### Отрывок
· · · · · · ·

В Москве прошла большая конференция, посвященная 80-летию Мамардашвили — четыре дня, в течение которых видевшие его описывали свои впечатления; знавшие его близко вспоминали; внимательно читавшие его книги предлагали свое концептуальное видение интересовавших его вопросов в контексте сегодняшних проблем; работающие с его архивом вносили свои поправки; желающие приблизиться к его способу мыслить имели возможность учиться (в том числе и во время школы молодых ученых) — и все вместе вечерами могли смотреть фильмы о нем.
Представлены были разные дискурсы, разные способы работы, разные возможности представить, кем, каким был этот человек, корреспондент Альтюссера, человек в белом костюме, с трубкой, собиравший на себя все пространство тогда, когда не произносил ни слова, «перестраивавший внутренности» слушателей тогда, когда говорил... Состоявшись почти три месяца спустя после выхода документального проекта А.Архангельского «Отдел», но готовившаяся задолго до него, эта конференция вовсе не служила «монументализации» фигуры Мераба Констаниновича и не стремилась представить какого-либо единого взгляда, скорее, напротив, демонстрируя, какие странные картины и образы запускают действие механизмов памяти и воображения, возвращающих нас к человеку.

· · · · · · ·

### Список материалов
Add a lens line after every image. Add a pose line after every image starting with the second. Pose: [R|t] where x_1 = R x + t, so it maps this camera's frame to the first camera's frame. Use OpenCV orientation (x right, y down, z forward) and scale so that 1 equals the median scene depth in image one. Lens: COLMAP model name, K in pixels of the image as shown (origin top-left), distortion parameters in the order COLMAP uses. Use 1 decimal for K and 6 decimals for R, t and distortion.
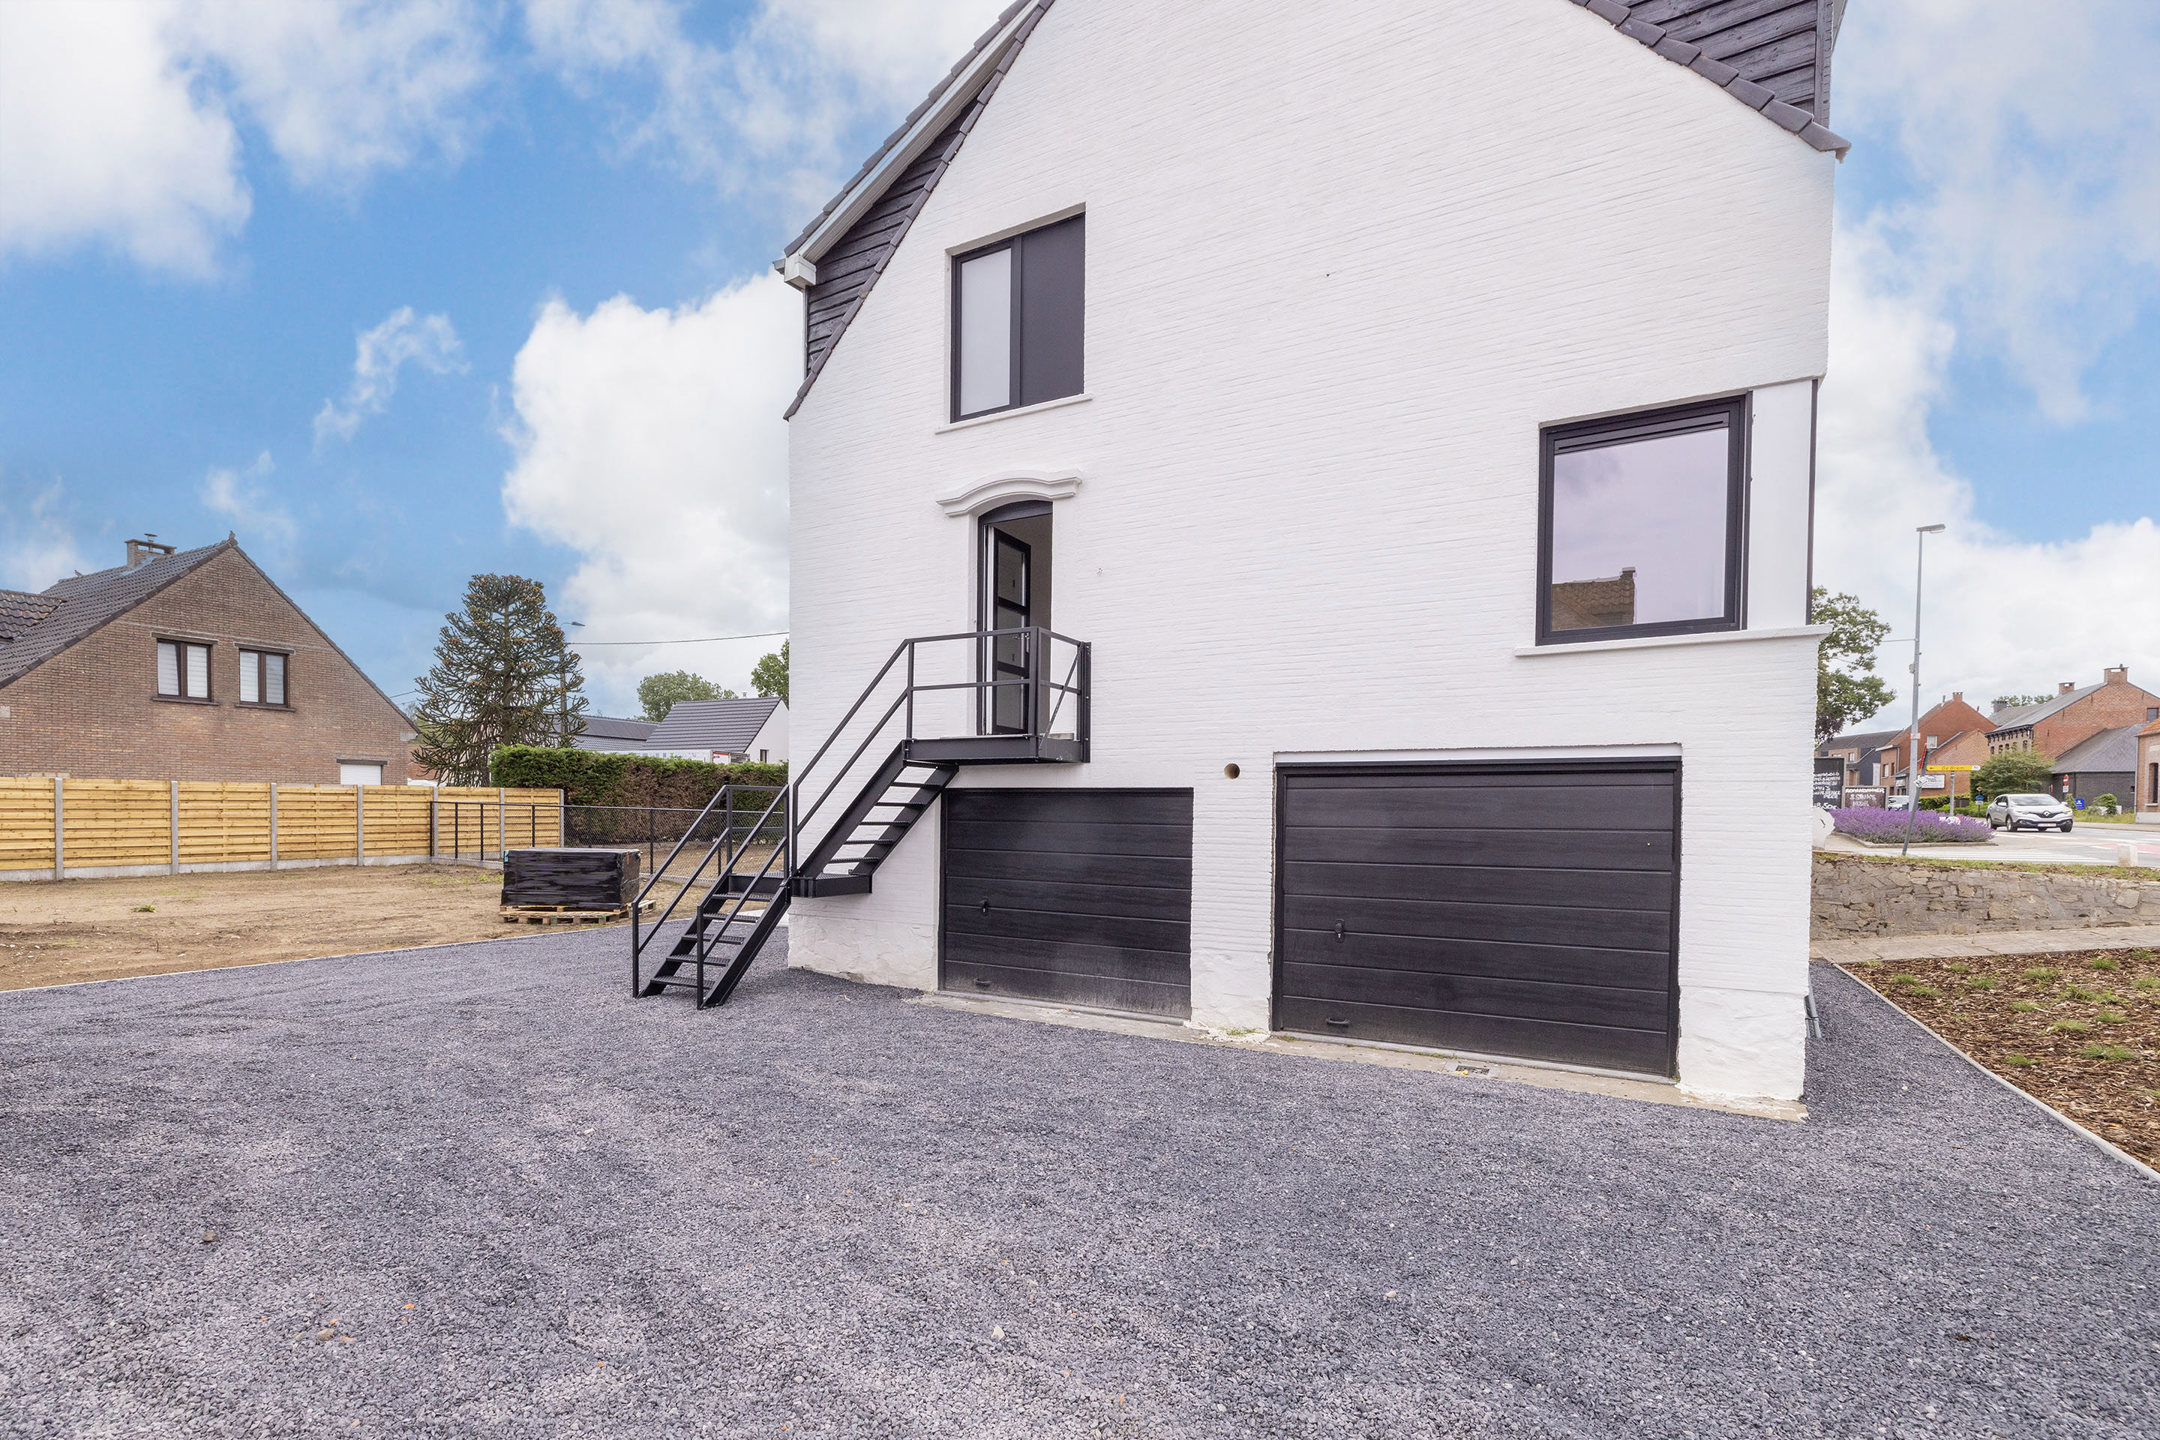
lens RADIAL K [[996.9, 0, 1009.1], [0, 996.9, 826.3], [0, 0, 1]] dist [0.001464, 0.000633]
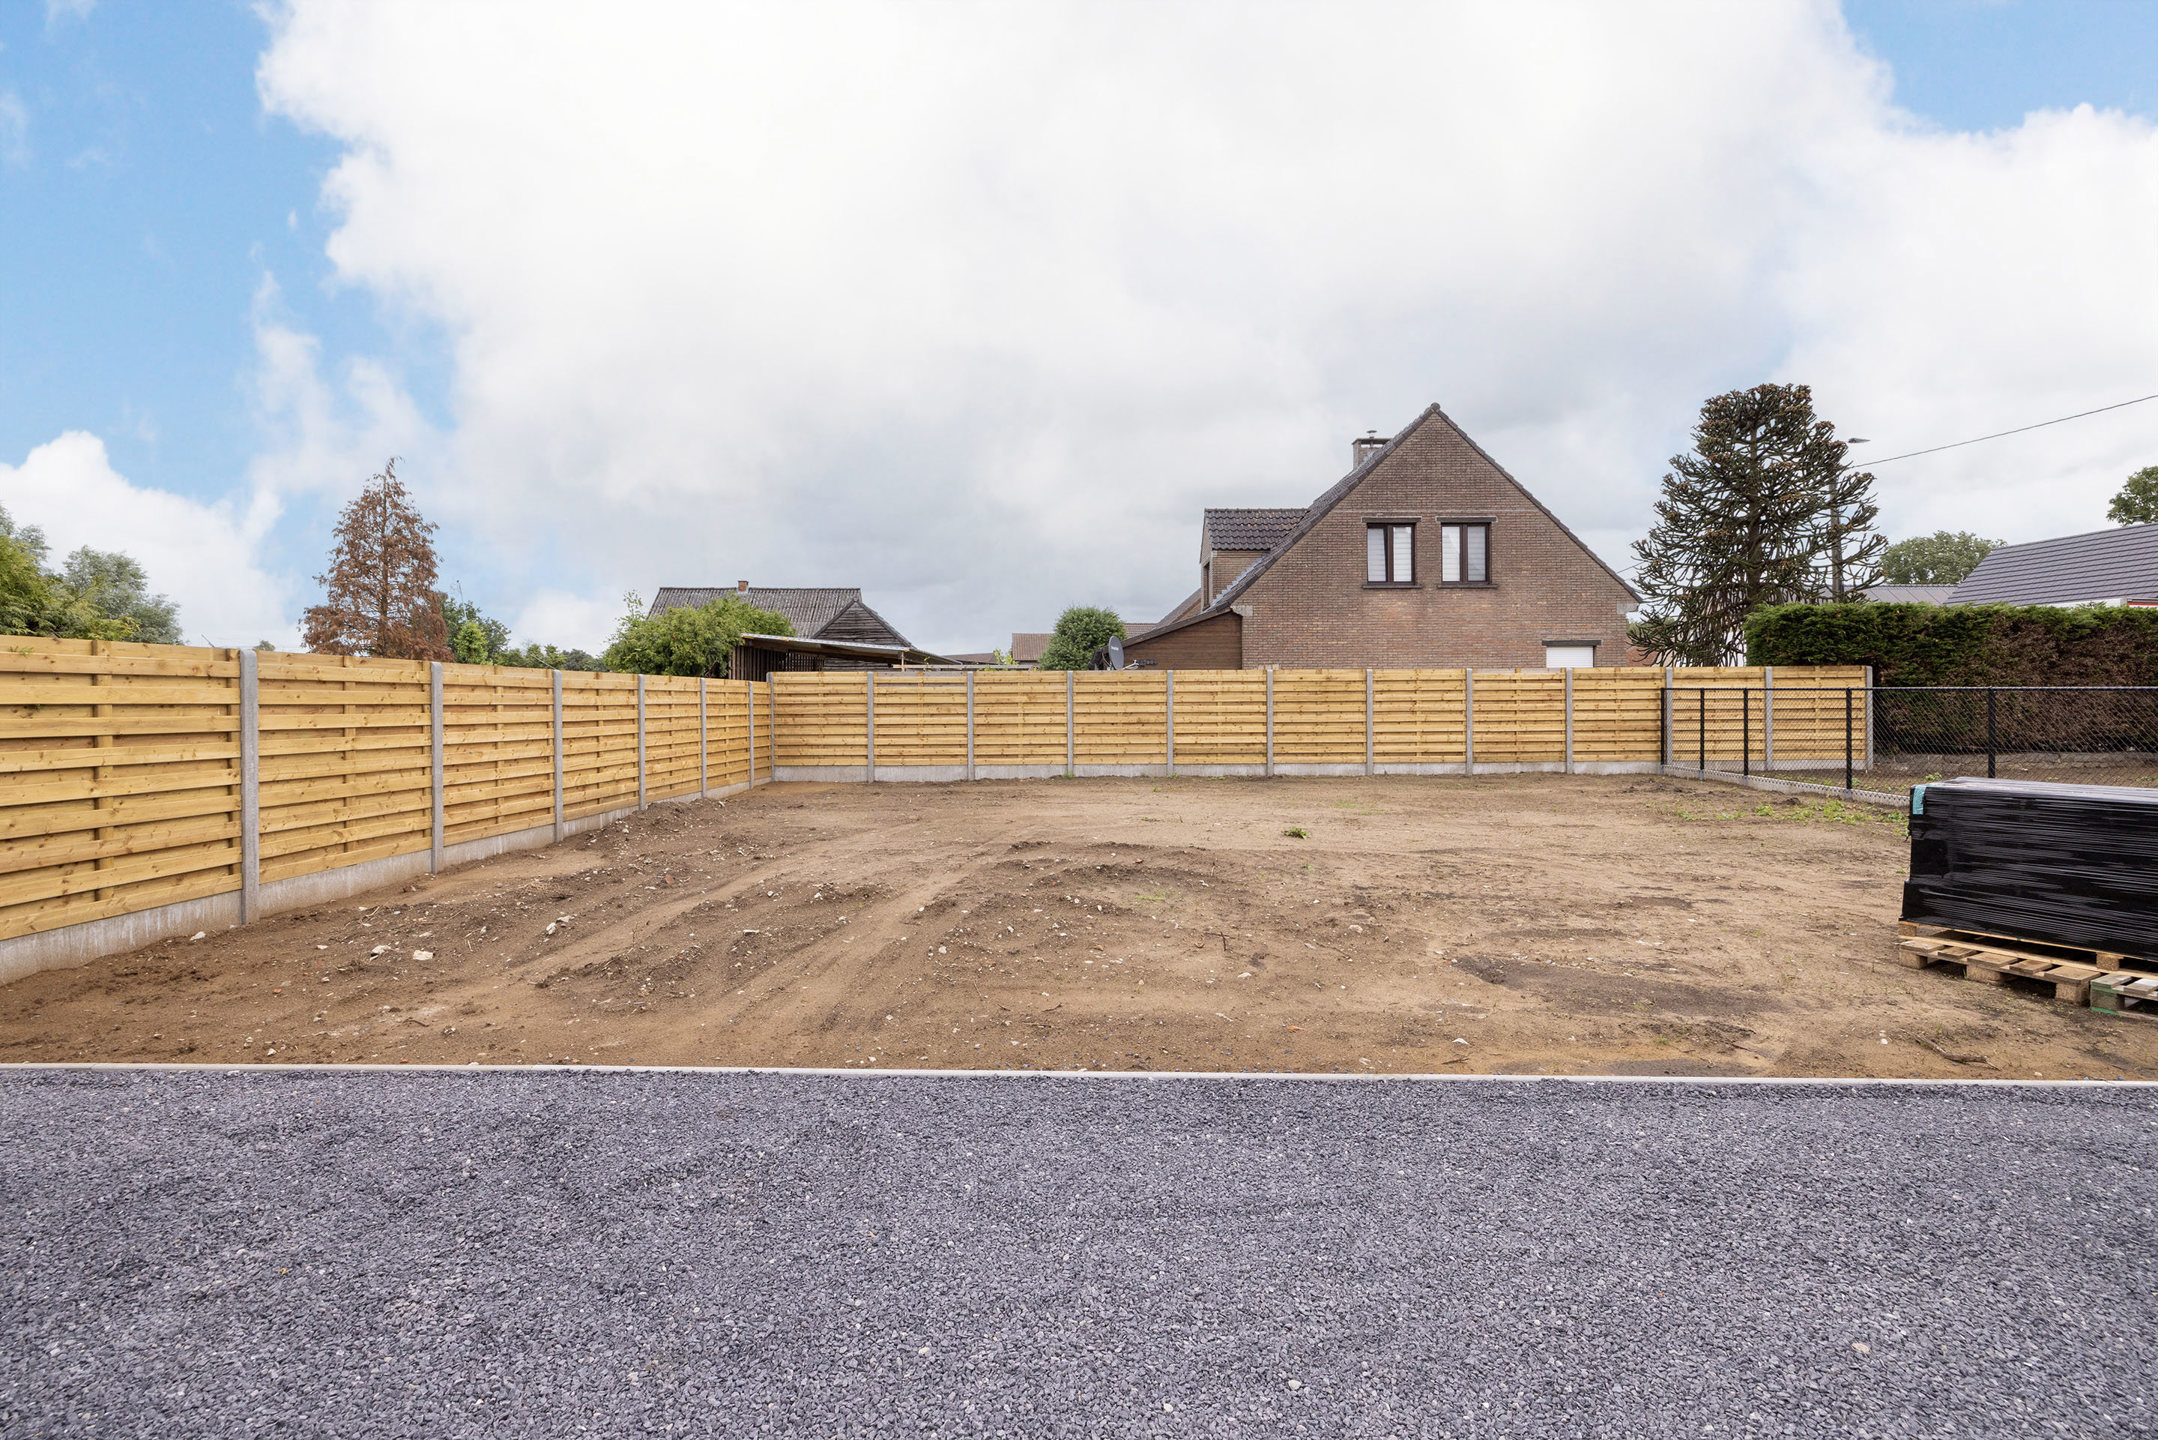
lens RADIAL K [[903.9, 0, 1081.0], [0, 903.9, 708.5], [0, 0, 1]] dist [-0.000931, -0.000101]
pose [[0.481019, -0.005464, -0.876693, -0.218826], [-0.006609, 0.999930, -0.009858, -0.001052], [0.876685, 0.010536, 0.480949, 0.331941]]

· · · · · · ·

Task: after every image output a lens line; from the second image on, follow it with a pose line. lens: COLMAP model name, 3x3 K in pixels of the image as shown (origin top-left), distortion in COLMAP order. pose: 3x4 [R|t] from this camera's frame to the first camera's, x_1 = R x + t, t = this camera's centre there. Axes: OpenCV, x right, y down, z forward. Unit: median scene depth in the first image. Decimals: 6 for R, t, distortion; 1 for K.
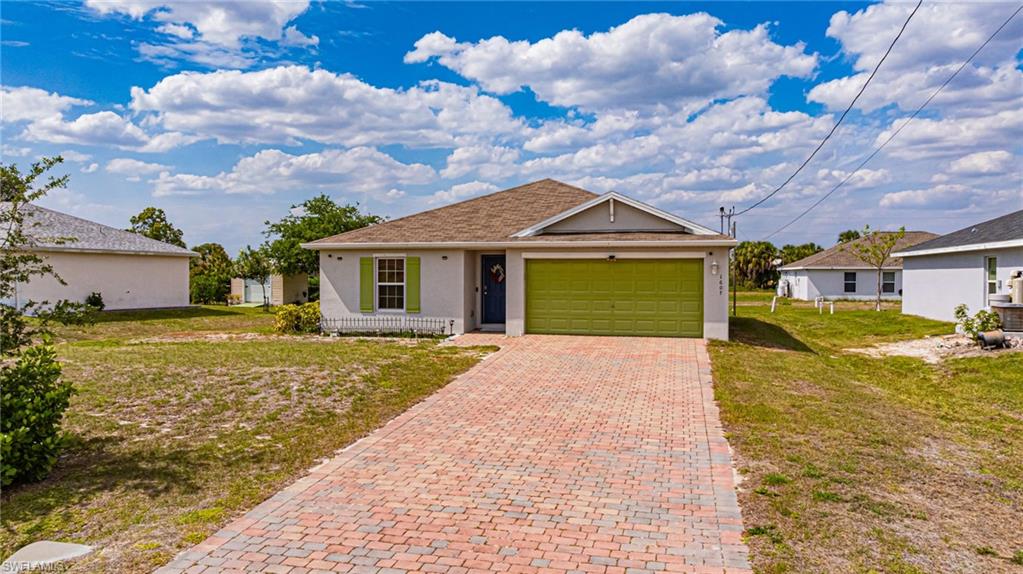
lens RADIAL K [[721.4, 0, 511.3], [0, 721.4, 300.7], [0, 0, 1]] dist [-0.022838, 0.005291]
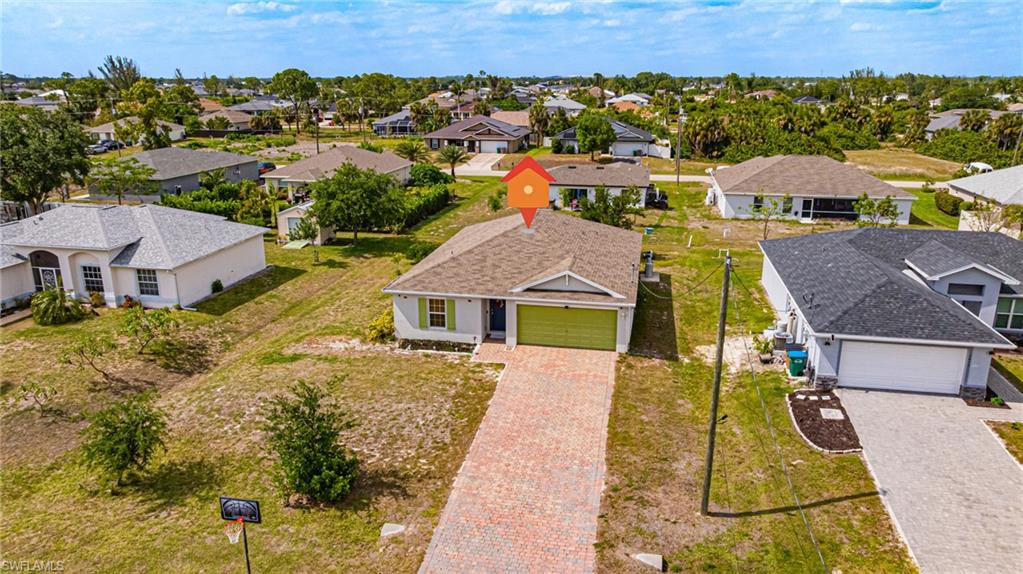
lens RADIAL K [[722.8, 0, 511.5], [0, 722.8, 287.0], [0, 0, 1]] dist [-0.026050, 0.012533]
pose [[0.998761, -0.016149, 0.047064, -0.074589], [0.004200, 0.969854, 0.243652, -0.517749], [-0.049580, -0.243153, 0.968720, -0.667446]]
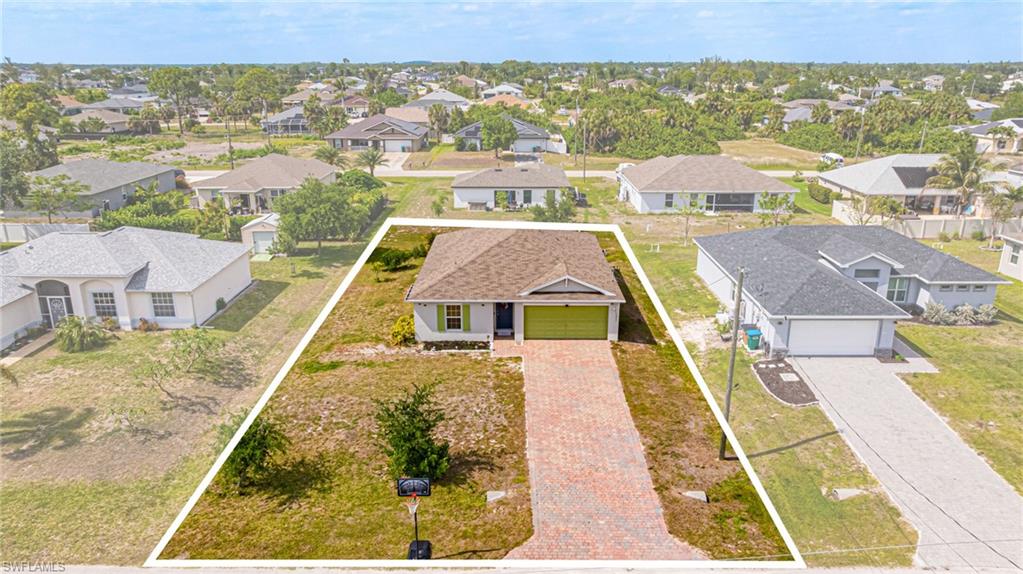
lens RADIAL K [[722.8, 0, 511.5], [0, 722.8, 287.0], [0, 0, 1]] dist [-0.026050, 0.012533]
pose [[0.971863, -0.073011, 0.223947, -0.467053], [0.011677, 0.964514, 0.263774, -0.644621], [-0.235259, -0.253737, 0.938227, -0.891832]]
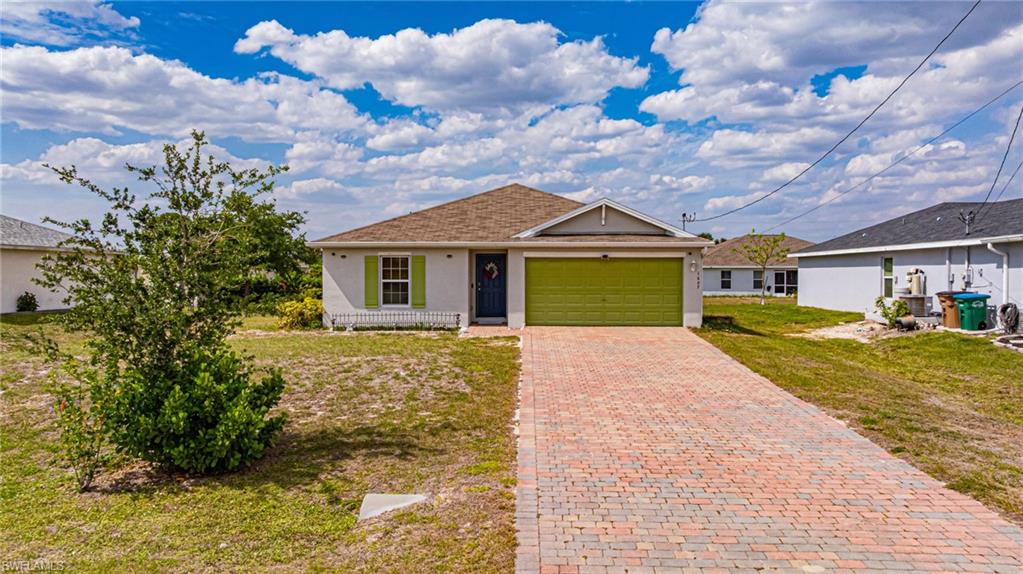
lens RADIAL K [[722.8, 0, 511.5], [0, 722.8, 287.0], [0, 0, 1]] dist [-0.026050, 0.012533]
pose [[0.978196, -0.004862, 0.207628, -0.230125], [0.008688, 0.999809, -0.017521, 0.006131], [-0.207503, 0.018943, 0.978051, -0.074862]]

· · · · · · ·

### Попробуйте сами
Перепишите целиком, слово в слово, отрывок о конференции к 80-летию Мамардашвили. Опирайтесь только на отрывок.

### Поле ответа
В Москве прошла большая конференция, посвященная 80-летию Мамардашвили — четыре дня, в течение которых видевшие его описывали свои впечатления; знавшие его близко вспоминали; внимательно читавшие его книги предлагали свое концептуальное видение интересовавших его вопросов в контексте сегодняшних проблем; работающие с его архивом вносили свои поправки; желающие приблизиться к его способу мыслить имели возможность учиться (в том числе и во время школы молодых ученых) — и все вместе вечерами могли смотреть фильмы о нем.
Представлены были разные дискурсы, разные способы работы, разные возможности представить, кем, каким был этот человек, корреспондент Альтюссера, человек в белом костюме, с трубкой, собиравший на себя все пространство тогда, когда не произносил ни слова, «перестраивавший внутренности» слушателей тогда, когда говорил... Состоявшись почти три месяца спустя после выхода документального проекта А.Архангельского «Отдел», но готовившаяся задолго до него, эта конференция вовсе не служила «монументализации» фигуры Мераба Констаниновича и не стремилась представить какого-либо единого взгляда, скорее, напротив, демонстрируя, какие странные картины и образы запускают действие механизмов памяти и воображения, возвращающих нас к человеку.